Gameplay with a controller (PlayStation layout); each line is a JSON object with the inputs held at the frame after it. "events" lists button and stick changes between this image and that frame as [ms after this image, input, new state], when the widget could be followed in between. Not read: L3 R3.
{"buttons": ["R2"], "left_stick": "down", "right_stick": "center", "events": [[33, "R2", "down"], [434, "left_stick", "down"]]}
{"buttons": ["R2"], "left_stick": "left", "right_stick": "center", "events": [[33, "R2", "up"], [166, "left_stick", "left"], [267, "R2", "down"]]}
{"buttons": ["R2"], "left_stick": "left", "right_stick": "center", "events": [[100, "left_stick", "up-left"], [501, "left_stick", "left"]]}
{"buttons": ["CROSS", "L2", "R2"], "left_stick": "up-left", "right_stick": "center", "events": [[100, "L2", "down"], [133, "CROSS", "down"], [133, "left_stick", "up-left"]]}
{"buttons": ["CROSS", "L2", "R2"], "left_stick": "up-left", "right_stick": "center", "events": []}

* **ACTIVITY**: Output the listing exactly.

* **EXPECTED ANSWER**:
Gameplay with a controller (PlayStation layout); each line is a JSON object with the inputs held at the frame after it. "events" lists button and stick changes between this image and that frame as [ms after this image, input, new state], when the widget could be followed in between. Not read: L3 R3.
{"buttons": ["R2"], "left_stick": "down", "right_stick": "center", "events": [[33, "R2", "down"], [434, "left_stick", "down"]]}
{"buttons": ["R2"], "left_stick": "left", "right_stick": "center", "events": [[33, "R2", "up"], [166, "left_stick", "left"], [267, "R2", "down"]]}
{"buttons": ["R2"], "left_stick": "left", "right_stick": "center", "events": [[100, "left_stick", "up-left"], [501, "left_stick", "left"]]}
{"buttons": ["CROSS", "L2", "R2"], "left_stick": "up-left", "right_stick": "center", "events": [[100, "L2", "down"], [133, "CROSS", "down"], [133, "left_stick", "up-left"]]}
{"buttons": ["CROSS", "L2", "R2"], "left_stick": "up-left", "right_stick": "center", "events": []}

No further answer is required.